▸ **YOUR INSTRUCTIONS**: Restate exactly the lines below, from the one containing "middle dip: (1079, 831)" through the final line, and leave out the pictures.
------------------------------------------------------------------------
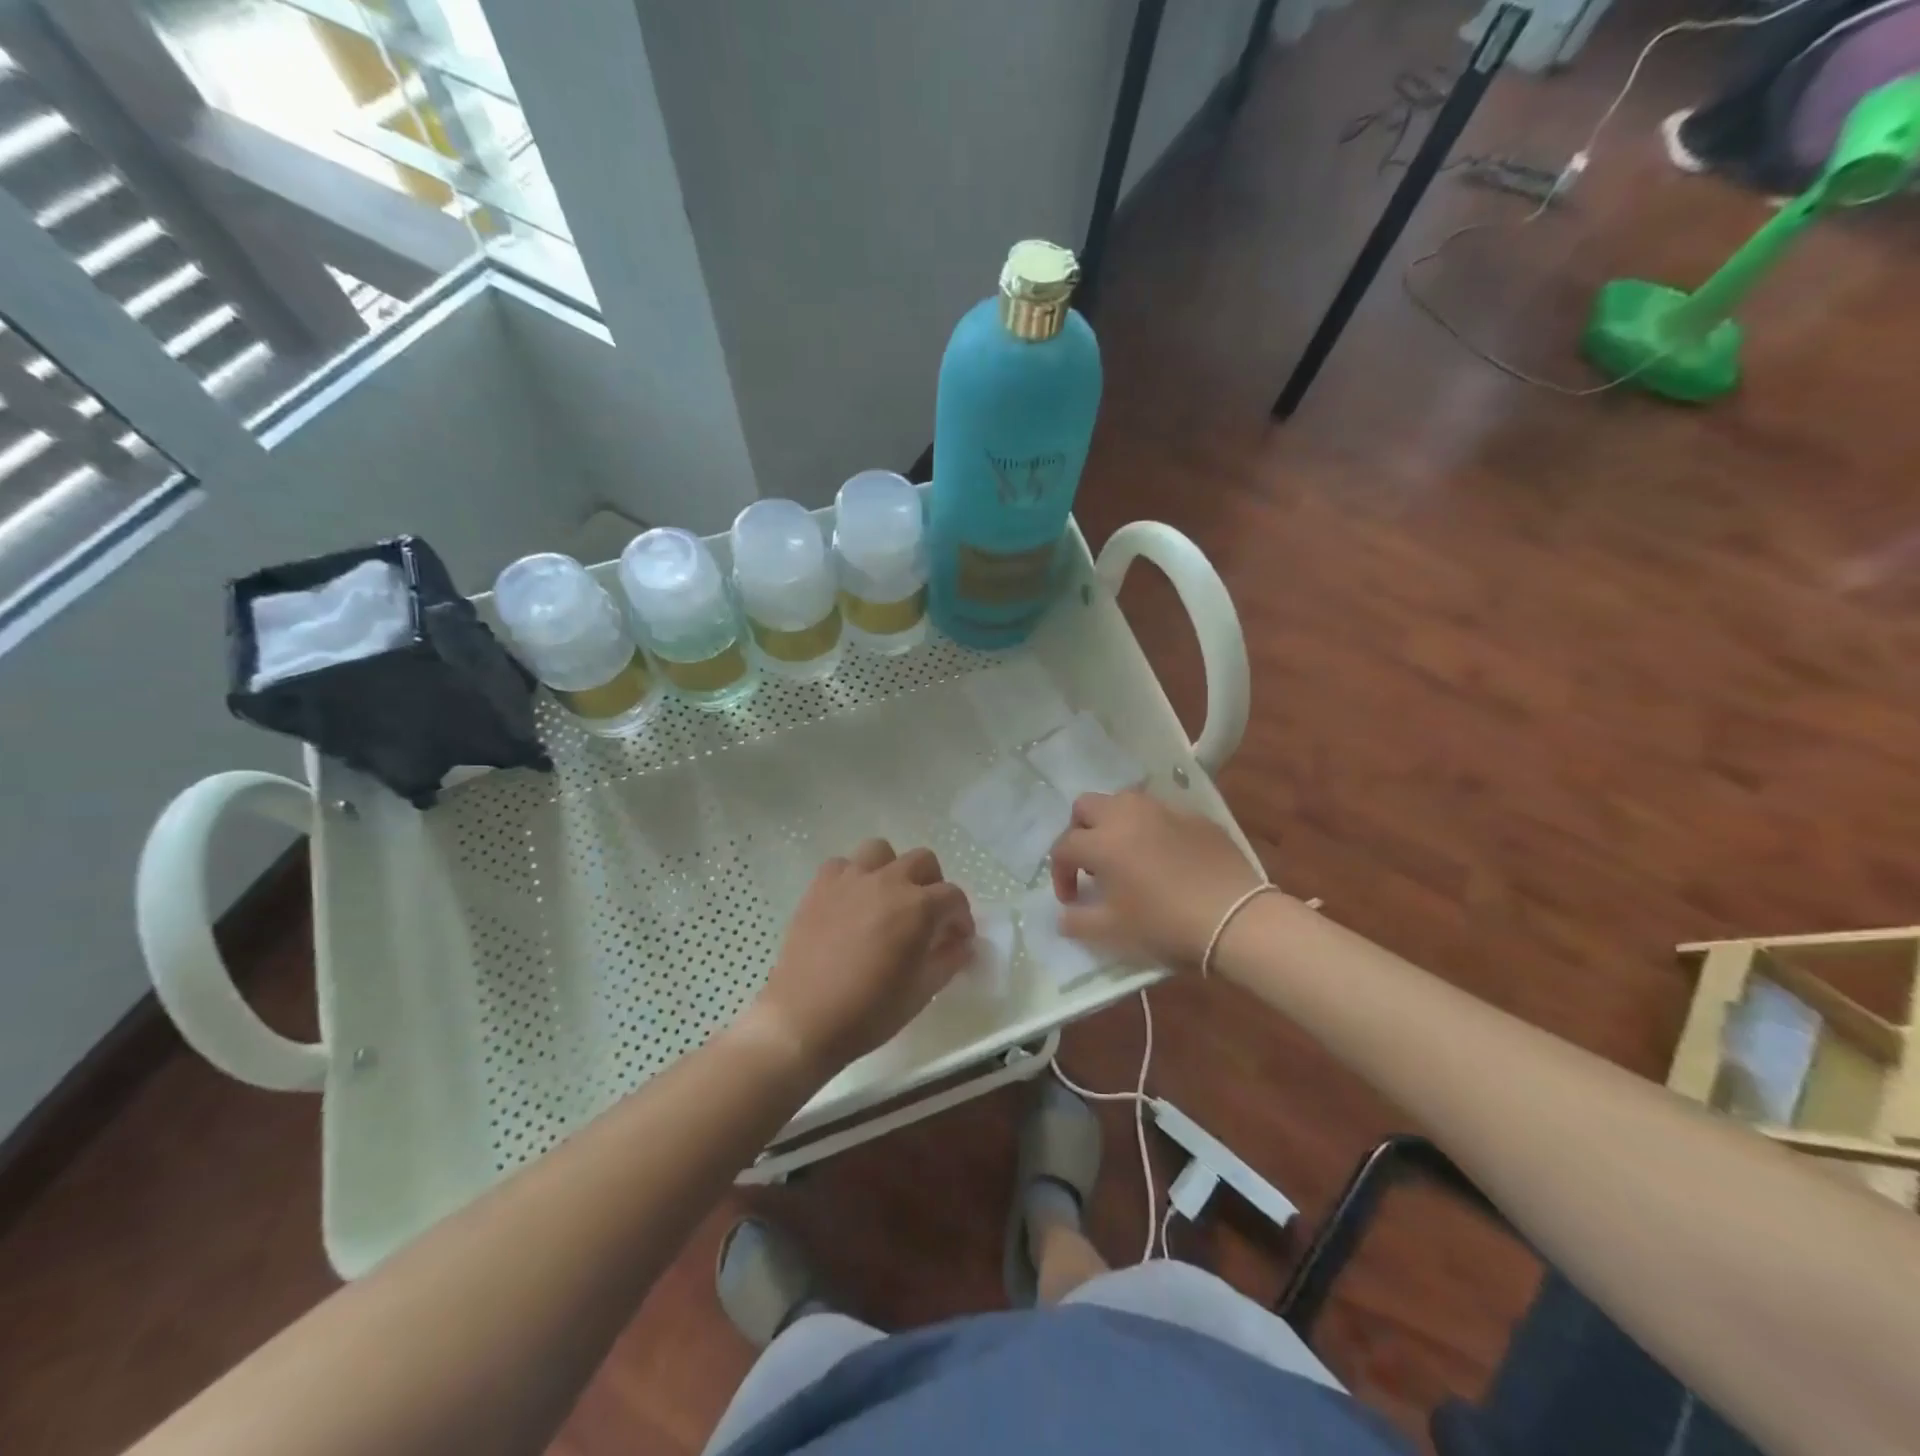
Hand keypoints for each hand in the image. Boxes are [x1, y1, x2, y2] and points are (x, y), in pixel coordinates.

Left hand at [747, 839, 974, 1078]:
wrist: (804, 1021)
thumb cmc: (870, 1012)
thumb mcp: (922, 992)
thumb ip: (949, 960)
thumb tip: (961, 944)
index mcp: (918, 907)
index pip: (954, 897)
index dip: (961, 918)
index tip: (957, 939)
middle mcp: (887, 882)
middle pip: (923, 861)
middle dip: (932, 885)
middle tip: (926, 916)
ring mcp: (850, 879)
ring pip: (881, 851)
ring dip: (892, 869)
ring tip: (887, 899)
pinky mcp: (819, 886)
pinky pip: (842, 865)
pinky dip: (852, 877)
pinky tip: (851, 903)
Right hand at [1049, 790, 1264, 968]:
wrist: (1236, 919)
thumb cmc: (1165, 925)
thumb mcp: (1113, 932)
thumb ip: (1078, 921)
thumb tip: (1064, 915)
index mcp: (1102, 841)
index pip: (1064, 846)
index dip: (1060, 873)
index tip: (1070, 899)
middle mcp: (1128, 815)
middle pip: (1086, 806)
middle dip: (1079, 831)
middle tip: (1091, 864)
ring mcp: (1164, 811)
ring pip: (1124, 801)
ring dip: (1114, 822)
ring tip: (1125, 854)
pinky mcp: (1196, 816)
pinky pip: (1161, 813)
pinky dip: (1152, 829)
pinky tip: (1164, 857)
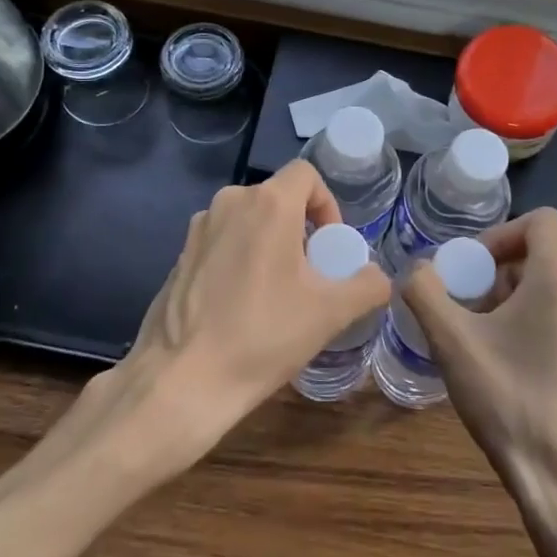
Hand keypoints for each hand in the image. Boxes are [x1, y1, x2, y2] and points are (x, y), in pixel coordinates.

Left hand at [87, 161, 390, 475]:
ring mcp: (198, 229)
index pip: (307, 175)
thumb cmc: (262, 336)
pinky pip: (222, 242)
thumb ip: (367, 285)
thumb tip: (378, 277)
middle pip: (277, 198)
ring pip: (248, 221)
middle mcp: (229, 203)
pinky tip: (241, 306)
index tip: (330, 246)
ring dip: (270, 244)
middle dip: (300, 228)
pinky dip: (240, 259)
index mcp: (267, 204)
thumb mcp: (331, 313)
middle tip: (310, 275)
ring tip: (277, 293)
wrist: (181, 381)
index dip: (327, 204)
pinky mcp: (179, 256)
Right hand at [402, 209, 556, 518]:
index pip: (542, 221)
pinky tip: (508, 365)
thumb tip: (416, 270)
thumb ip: (425, 292)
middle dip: (497, 271)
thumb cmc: (509, 400)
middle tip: (466, 304)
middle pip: (542, 256)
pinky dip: (533, 322)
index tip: (471, 266)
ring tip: (481, 337)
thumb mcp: (452, 342)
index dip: (500, 232)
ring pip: (552, 289)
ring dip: (512, 298)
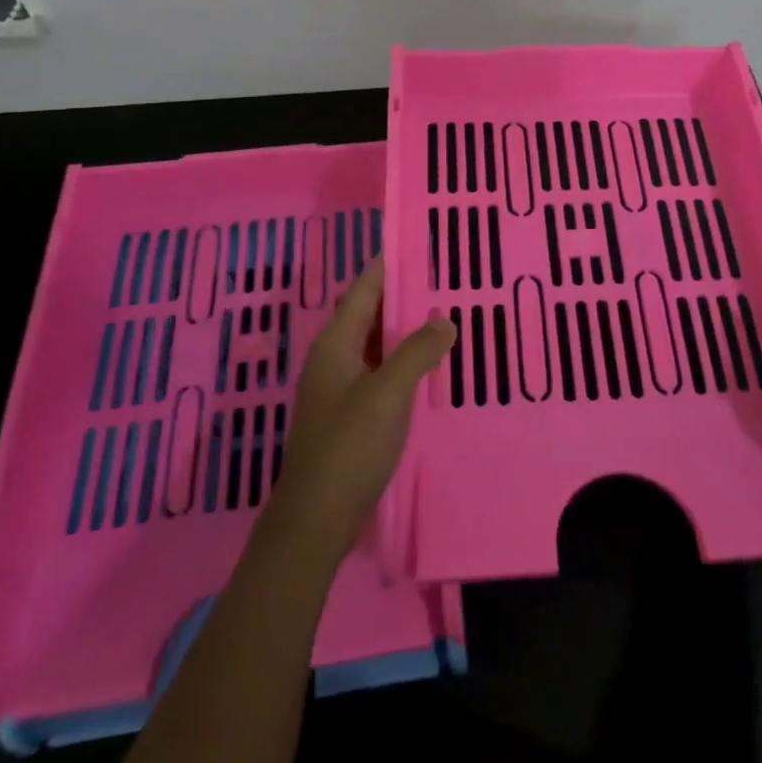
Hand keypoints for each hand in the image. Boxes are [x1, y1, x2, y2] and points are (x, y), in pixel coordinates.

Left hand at [266, 257, 455, 560]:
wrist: (316, 518)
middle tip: (443, 279)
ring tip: (444, 315)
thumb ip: (417, 352)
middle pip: (370, 315)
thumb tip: (444, 320)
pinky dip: (403, 361)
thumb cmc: (349, 446)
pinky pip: (380, 373)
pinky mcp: (350, 415)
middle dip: (402, 296)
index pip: (363, 290)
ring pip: (376, 345)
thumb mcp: (388, 393)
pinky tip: (429, 366)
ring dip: (405, 331)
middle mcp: (334, 359)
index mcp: (335, 344)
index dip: (386, 265)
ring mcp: (340, 388)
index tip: (415, 244)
------------------------------------------------------------------------
▸ **YOUR RESPONSE**:
middle dip: (1079, 831)
middle tip: (1091, 864)
ring mcp: (1164, 811)
ring pip: (1124, 801)
ring dip: (1114, 822)
ring tip: (1125, 854)
pinky mcp: (1196, 816)
pinky pip: (1161, 813)
pinky dip: (1152, 829)
pinky tip: (1164, 857)
Hand keypoints for each hand in the image. Boxes are [x1, y1, x2, y2] and points are (x, y), in pixel coordinates.

Left hand at [87, 161, 390, 475]:
ring mcp: (198, 229)
index pip: (307, 175)
thumb cmc: (262, 336)
pinky pip: (222, 242)
thumb ip: (367, 285)
thumb tip: (378, 277)
middle pip: (277, 198)
ring pip: (248, 221)
middle mcp: (229, 203)
pinky tip: (241, 306)
index tip: (330, 246)
ring dip: (270, 244)
middle dip: (300, 228)
pinky dip: (240, 259)
index mcp: (267, 204)
thumb mcp: (331, 313)
middle tip: (310, 275)
ring tip: (277, 293)
wrist: (181, 381)
index dip: (327, 204)
pinky mcp: (179, 256)
Right hand at [402, 209, 556, 518]:
index pip: (542, 221)
pinky tip: (508, 365)
thumb tip: (416, 270)
thumb ip: (425, 292)
middle dip: (497, 271)
thumb cmc: (509, 400)
middle tip: (466, 304)
middle pip: (542, 256)
pinky dip: (533, 322)
index tip: (471, 266)
ring tip: (481, 337)
thumb mcp: (452, 342)
index dip: (500, 232)
ring pip: (552, 289)
ring dip: (512, 298)
Hand keypoints for each hand in the image. Boxes are [x1, y1, x2, y2] and points are (x, y), in pixel coordinates.

Left hand at [266, 257, 455, 560]:
wrist: (316, 518)
middle tip: (443, 279)
ring tip: (444, 315)
thumb ip: (417, 352)
middle pip: (370, 315)
thumb tip: (444, 320)
pinky dip: (403, 361)
thumb cmc: (349, 446)
pinky pip: (380, 373)
pinky mcp: (350, 415)
middle dip: (402, 296)
index pip: (363, 290)
ring pip: (376, 345)
thumb mcp: (388, 393)
pinky tip: (429, 366)
ring dip: (405, 331)
middle mcp: (334, 359)
index mcp: (335, 344)
index dip: (386, 265)
ring mcp: (340, 388)
index tip: (415, 244)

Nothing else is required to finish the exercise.